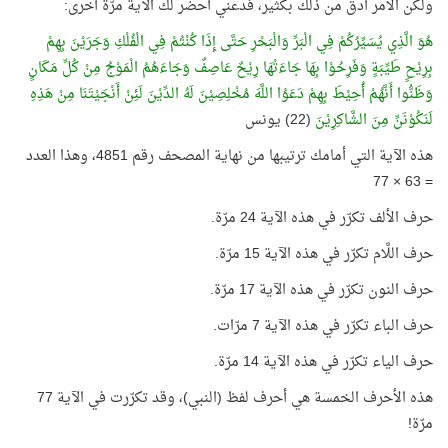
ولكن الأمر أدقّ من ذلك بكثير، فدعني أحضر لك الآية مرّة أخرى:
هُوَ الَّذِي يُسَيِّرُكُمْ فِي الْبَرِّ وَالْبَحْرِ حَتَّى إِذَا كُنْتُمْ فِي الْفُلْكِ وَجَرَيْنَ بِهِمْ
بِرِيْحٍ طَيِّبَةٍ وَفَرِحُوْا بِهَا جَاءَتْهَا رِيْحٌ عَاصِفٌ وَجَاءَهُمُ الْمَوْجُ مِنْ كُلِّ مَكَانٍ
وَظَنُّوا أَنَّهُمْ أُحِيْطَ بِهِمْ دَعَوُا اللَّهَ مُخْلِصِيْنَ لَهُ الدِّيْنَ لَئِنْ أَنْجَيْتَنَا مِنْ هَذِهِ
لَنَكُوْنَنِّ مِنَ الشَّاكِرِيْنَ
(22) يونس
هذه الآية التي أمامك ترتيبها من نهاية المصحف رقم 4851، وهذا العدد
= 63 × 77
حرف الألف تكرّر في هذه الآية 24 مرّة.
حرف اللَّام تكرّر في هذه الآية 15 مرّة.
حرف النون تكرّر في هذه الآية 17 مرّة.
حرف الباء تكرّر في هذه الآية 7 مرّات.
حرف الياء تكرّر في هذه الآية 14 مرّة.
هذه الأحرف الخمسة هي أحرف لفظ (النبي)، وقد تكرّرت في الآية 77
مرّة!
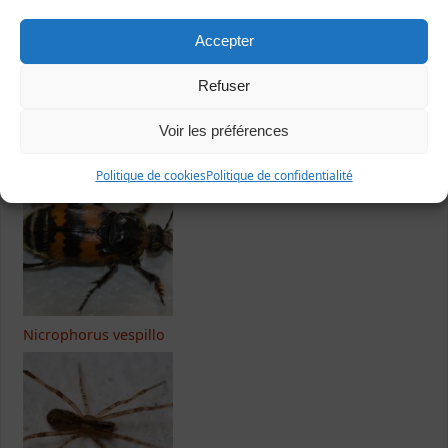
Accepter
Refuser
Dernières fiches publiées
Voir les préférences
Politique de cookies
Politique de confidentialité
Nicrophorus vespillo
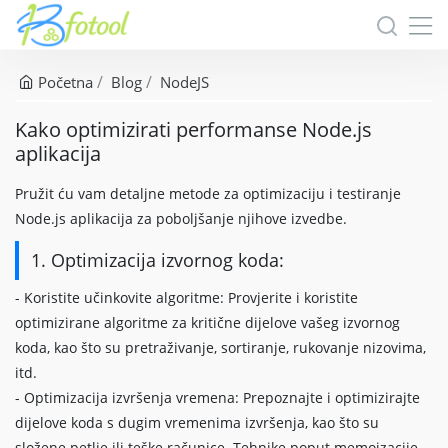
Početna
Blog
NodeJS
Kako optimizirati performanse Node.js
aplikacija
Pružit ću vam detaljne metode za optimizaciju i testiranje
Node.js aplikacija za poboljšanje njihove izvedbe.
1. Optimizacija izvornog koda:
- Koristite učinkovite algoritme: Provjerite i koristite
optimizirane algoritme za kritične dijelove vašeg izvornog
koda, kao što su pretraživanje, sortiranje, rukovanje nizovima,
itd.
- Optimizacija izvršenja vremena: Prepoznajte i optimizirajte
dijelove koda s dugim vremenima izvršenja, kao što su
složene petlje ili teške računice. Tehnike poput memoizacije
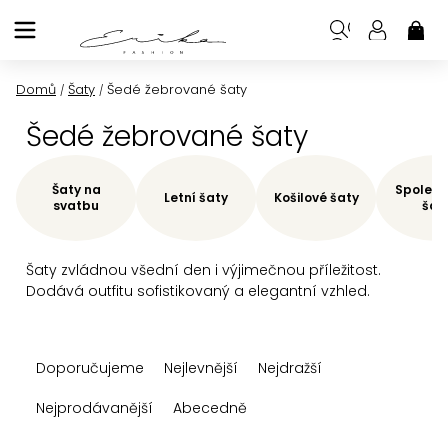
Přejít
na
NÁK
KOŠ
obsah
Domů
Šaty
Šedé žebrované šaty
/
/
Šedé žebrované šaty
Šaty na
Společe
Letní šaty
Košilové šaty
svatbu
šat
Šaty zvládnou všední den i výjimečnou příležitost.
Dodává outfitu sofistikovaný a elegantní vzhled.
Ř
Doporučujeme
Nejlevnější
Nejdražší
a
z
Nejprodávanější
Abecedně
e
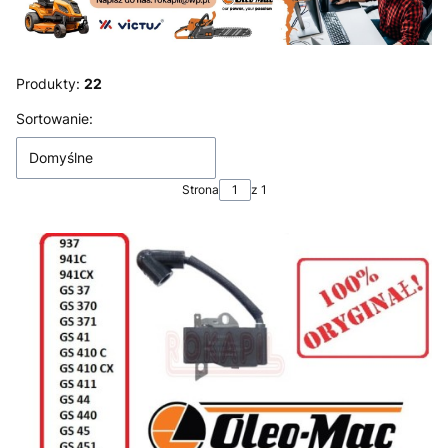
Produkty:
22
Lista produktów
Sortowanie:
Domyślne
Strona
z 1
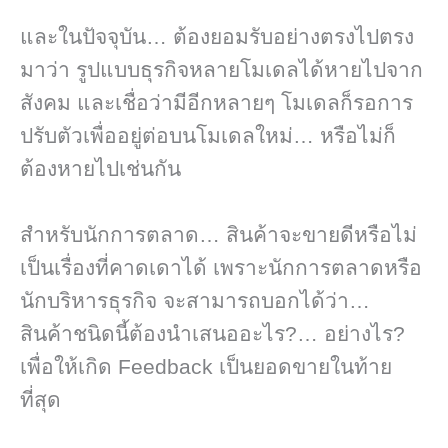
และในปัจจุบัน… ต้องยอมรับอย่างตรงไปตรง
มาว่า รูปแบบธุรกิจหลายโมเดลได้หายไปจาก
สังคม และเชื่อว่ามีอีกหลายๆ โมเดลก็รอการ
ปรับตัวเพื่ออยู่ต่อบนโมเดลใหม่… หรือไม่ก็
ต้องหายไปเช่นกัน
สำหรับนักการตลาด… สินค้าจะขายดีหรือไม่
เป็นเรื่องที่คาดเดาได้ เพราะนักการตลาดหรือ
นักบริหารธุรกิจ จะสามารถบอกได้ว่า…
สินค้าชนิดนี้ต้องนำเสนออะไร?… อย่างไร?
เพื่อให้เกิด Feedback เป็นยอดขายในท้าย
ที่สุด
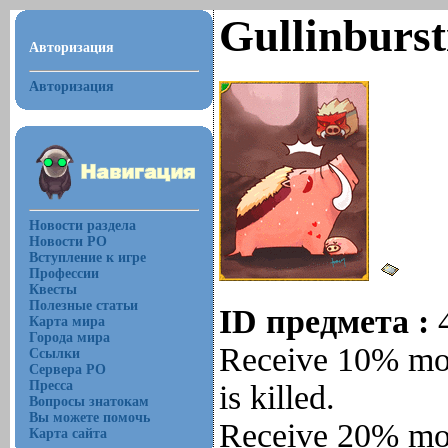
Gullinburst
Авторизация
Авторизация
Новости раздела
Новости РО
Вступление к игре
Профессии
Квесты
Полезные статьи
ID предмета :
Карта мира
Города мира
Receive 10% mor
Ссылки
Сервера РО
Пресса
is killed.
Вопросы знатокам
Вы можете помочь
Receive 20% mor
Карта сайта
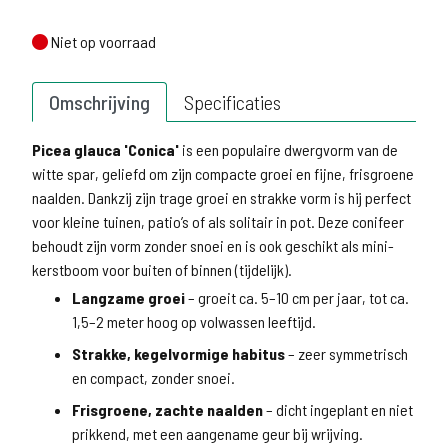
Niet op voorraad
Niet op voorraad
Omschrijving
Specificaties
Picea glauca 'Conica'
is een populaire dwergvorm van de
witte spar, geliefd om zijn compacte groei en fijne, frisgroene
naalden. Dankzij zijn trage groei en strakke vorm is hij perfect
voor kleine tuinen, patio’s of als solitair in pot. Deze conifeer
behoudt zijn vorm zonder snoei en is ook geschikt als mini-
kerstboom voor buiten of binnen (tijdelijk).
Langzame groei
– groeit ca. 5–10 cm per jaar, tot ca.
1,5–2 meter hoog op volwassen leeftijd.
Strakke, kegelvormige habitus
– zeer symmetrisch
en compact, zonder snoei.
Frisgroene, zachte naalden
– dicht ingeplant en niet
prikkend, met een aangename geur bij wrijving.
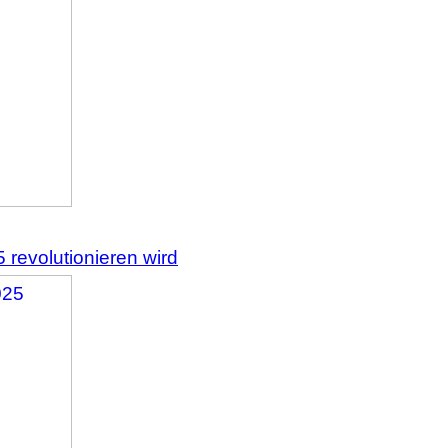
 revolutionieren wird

==

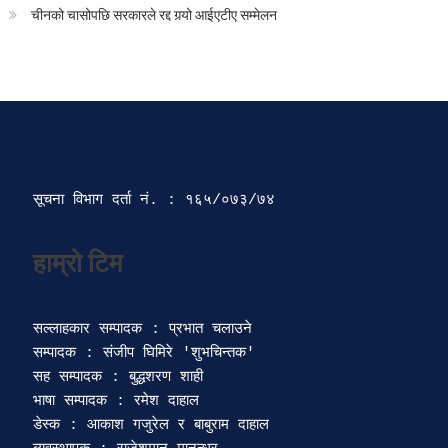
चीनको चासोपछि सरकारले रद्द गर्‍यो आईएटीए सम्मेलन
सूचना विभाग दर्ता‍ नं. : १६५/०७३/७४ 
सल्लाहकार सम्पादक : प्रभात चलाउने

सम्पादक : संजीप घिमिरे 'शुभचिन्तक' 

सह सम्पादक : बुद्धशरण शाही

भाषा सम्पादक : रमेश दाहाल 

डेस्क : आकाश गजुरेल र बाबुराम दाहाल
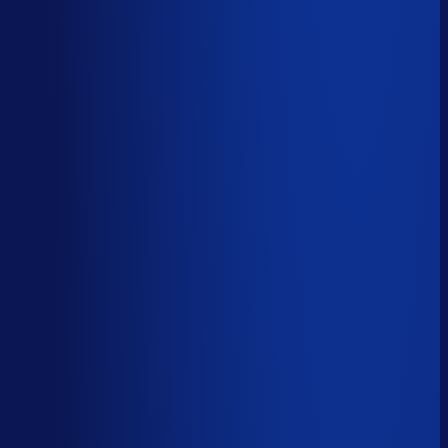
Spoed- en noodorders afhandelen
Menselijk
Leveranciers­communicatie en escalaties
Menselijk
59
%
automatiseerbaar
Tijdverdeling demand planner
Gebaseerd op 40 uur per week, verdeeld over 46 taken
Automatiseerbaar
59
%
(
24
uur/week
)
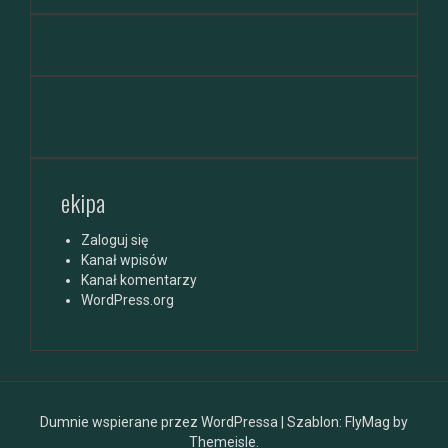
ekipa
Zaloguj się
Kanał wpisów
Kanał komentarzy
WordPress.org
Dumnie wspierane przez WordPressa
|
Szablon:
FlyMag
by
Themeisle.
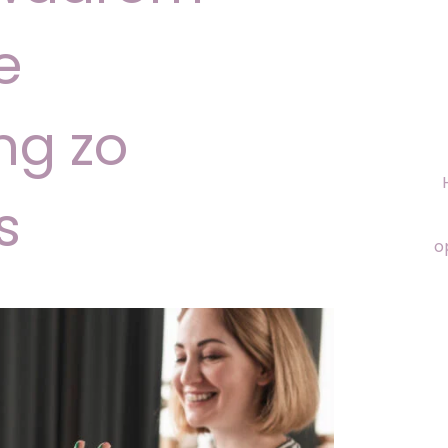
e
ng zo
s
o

...

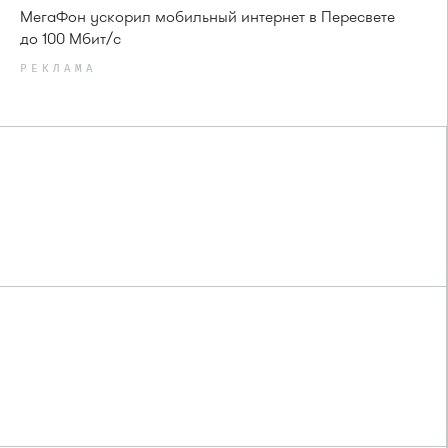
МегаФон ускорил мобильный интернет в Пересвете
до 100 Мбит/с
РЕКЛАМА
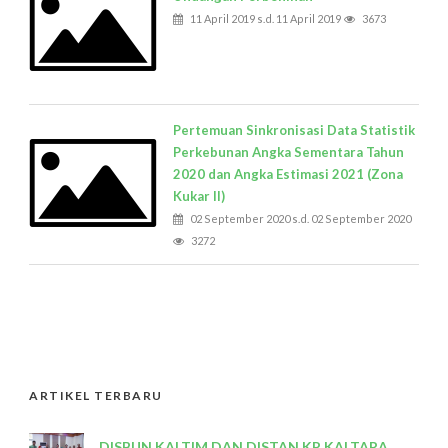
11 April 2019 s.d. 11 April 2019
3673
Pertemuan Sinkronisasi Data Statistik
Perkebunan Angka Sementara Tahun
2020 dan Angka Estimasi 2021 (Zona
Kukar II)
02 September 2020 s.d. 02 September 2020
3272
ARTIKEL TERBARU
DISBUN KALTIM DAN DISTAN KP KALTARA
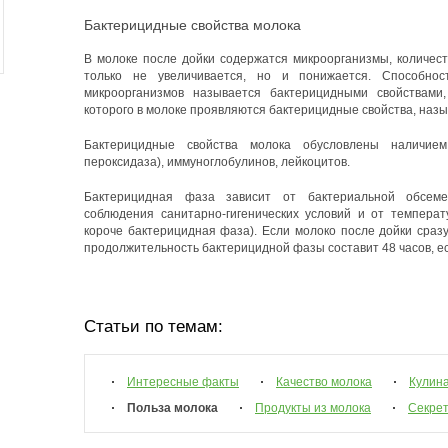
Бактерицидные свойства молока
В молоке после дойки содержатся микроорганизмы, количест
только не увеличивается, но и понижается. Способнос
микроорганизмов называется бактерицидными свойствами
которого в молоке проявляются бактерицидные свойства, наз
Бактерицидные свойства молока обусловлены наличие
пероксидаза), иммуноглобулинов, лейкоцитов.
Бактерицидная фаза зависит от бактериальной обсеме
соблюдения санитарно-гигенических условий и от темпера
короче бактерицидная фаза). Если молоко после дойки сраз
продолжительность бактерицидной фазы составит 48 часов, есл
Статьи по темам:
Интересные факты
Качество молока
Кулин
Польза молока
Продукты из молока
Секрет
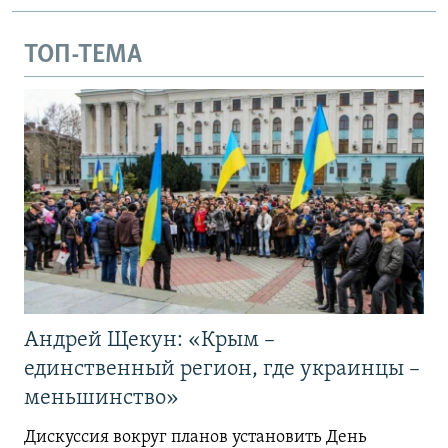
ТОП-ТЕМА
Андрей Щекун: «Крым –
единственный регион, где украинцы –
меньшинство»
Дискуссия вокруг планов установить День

• **Task requirements**: The response must repeat exactly the lines above from the one with "voor kleine tuinen, patio’s" through the one with "revolutionieren wird", including both, and must contain no pictures and no other text.

• **Output of the task**:
voor kleine tuinen, patio’s of als solitair in pot. Deze conifeer
behoudt zijn vorm zonder snoei en is ook geschikt als mini-
kerstboom voor buiten of binnen (tijdelijk).
Langzame groei
– groeit ca. 5–10 cm per jaar, tot ca.
1,5–2 meter hoog op volwassen leeftijd.
Strakke, kegelvormige habitus
– zeer symmetrisch
en compact, zonder snoei.
Frisgroene, zachte naalden
– dicht ingeplant en niet
prikkend, met een aangename geur bij wrijving.
 revolutionieren wird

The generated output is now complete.